Perhaps most important to families, the iceplex is designed to bring ice-skating and hockey opportunities to Seattle-area youths. Kids as young as 3 can sign up for the Kraken Skating Academy’s seven-week Learn to Skate program. Lessons give kids foundational skating skills for hockey or figure skating, or just skating for fun. Adults can take lessons, too.
Learn to Play programs teach hockey skills to kids and adults. There are also more advanced figure-skating training opportunities available.
As part of the Kraken’s commitment to reducing barriers to participation, financial assistance for youth programs is available via the team’s One Roof Foundation (onerooffoundation.org). Families that are curious about whether hockey is right for them can also watch for periodic Try Hockey for Free events.
The most surprising skating fan was my husband, who went back on the ice by himself for a bit after the rest of us had finished. With an easily accessible location (the new Link light rail Northgate station opened in October), we are all looking forward to popping over for more family skate sessions and maybe even a kid-free date night!
If you go…
Find it: The Kraken Community Iceplex is located at 10601 Fifth Ave. N.E. in Seattle’s Northgate area. Future visitors will get to stroll around the updated Northgate Mall once renovations are complete.
Hours: Times vary, but public skating sessions are generally available on weekday mornings, Friday evenings and throughout the day on weekends. Time slots are 90 minutes long. Check the schedule and make a reservation (recommended, but not required) through an online platform called Dash on the iceplex website.
Cost: $15 per session, with 10-punch passes available for a discount. Kids younger than 4 skate for free and do not require a reservation. Skate and skate-aid rentals each cost $5. A series of ice skating or hockey lessons starts in the $200 range.
Dress: For a public skating session, I recommend wearing a long-sleeved shirt or sweater, pants with durable knees and mittens. Consider packing an extra layer or two in case zipping across the ice doesn’t get your blood pumping.
Parking: Parking is currently free, and vehicles can enter the designated parking area at 106th Street. Skaters can also ride public transit to the rinks (soundtransit.org).

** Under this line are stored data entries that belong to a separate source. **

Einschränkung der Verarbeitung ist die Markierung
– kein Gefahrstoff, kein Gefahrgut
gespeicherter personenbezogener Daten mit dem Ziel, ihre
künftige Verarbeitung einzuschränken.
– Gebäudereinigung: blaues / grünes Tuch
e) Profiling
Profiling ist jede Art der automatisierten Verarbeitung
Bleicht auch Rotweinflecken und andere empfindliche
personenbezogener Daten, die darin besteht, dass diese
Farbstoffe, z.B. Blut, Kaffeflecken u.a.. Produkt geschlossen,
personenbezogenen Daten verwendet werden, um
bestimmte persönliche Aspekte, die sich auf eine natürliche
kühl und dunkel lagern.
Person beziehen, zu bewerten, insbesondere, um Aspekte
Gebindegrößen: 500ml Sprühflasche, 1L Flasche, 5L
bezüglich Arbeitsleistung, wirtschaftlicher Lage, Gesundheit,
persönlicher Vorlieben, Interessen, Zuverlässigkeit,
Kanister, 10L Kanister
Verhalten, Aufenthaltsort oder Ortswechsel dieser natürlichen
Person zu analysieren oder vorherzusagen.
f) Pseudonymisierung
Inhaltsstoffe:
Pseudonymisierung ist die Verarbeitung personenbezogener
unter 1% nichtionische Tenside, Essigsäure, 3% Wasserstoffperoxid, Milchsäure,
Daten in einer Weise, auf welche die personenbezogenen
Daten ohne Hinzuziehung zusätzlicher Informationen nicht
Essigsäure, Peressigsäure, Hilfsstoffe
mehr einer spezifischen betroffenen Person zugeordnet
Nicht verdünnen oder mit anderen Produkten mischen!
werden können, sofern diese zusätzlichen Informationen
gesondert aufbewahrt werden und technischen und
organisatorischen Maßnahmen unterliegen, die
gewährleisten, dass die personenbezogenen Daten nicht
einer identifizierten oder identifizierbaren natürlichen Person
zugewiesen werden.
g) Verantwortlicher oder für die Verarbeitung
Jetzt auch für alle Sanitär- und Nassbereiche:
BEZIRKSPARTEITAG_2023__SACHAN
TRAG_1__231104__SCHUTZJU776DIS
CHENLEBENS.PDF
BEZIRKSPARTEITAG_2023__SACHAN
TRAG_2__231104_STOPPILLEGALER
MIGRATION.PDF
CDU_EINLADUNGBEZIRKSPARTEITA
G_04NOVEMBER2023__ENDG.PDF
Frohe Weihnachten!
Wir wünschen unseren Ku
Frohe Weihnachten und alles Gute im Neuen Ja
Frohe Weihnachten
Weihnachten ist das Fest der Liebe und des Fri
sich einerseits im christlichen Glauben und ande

Facilities: Gender-specific restrooms are available in addition to a gender-neutral family option (although changing tables are in the multi-stall restrooms). Filling stations for reusable water bottles- are available in the hallway.
Parties: Birthday party sessions cost $400 for as many as 10 kids and include pizza, soft drinks and a skate session.
Hockey is for everyone: Find a list of local organizations working to make hockey a more inclusive sport at nhl.com/kraken.
A more affordable skating option: Skating at the new Kraken Iceplex can cost $80 for a family of four, including the cost of skate rentals. Up the road at the Highland Ice Arena, families can book a 90-minute public skate session, including skates, for about $33. Highland is not as fancy as the Kraken facility, but it’s worth knowing about for families on a budget.
Nearby the iceplex: A new Starbucks community store and the 32 Bar & Grill (named for the 32,000 advance season-ticket reservations and the freezing point of ice) opens this fall. In the nearby Thornton Place shopping center, my family and I love getting coffee at the Jewel Box Cafe or picking up steaming ramen from Kizuki (perfect after a session on the ice). The Watershed Pub & Kitchen (watershedpub.com) features an outdoor patio and plenty of vegetarian options in addition to standard comfort foods.